#### TASK ITEM
Reproduce the stretch of the datadog-agent issue from "We are migrating" through "perform this operation." word for word.

DataDog / datadog-agent

Main repository for Datadog Agent
https://docs.datadoghq.com/
Apache License 2.0
2.89k stars 1.21k forks source link

Agent ec2_tags.go appears hardcoded to use instance profile (not task IAM roles) #6171

Closed tobypinder closed 3 years ago

tobypinder commented 4 years ago

We are migrating our ECS infrastructure to exclusively use Task IAM Roles as a means to improve security posture/least priv etc. We noticed the following unexpected behaviour

Describe what happened:

The datadog-agent utilised the instance profile of the ECS Instance and the agent emitted this on startup

| CORE | WARN | (pkg/util/ec2/ec2_tags.go:90 in GetTags) | unable to get tags from aws and cache is empty: UnauthorizedOperation: You are not authorized to perform this operation.

Describe what you expected: The datadog agent would use the priority order of credential usage established in official SDKs, which will fetch credentials from 169.254.170.2$AWS_CONTAINER_CREDENTIALS_RELATIVE_URI first should this be available to the container/environment. As such no error would be thrown, and our Cloudtrail logs would show use of the Task IAM Role

Steps to reproduce the issue: Deploy an agent to an ECS cluster (in this particular case as an EC2 DAEMON service) with logging on, and a Task IAM role configuration for the container. Observe agent logs and or API usage via Cloudtrail to see that the IAM role remains unused.

#### DATA TO EXAMINE
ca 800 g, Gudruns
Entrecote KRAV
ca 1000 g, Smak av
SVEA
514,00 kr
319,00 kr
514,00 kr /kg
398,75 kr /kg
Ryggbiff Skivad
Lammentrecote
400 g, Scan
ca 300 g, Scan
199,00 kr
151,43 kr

#### FINAL ANSWER
We are migrating our ECS infrastructure to exclusively use Task IAM Roles as a means to improve security posture/least priv etc. We noticed the following unexpected behaviour

Describe what happened:

The datadog-agent utilised the instance profile of the ECS Instance and the agent emitted this on startup

| CORE | WARN | (pkg/util/ec2/ec2_tags.go:90 in GetTags) | unable to get tags from aws and cache is empty: UnauthorizedOperation: You are not authorized to perform this operation.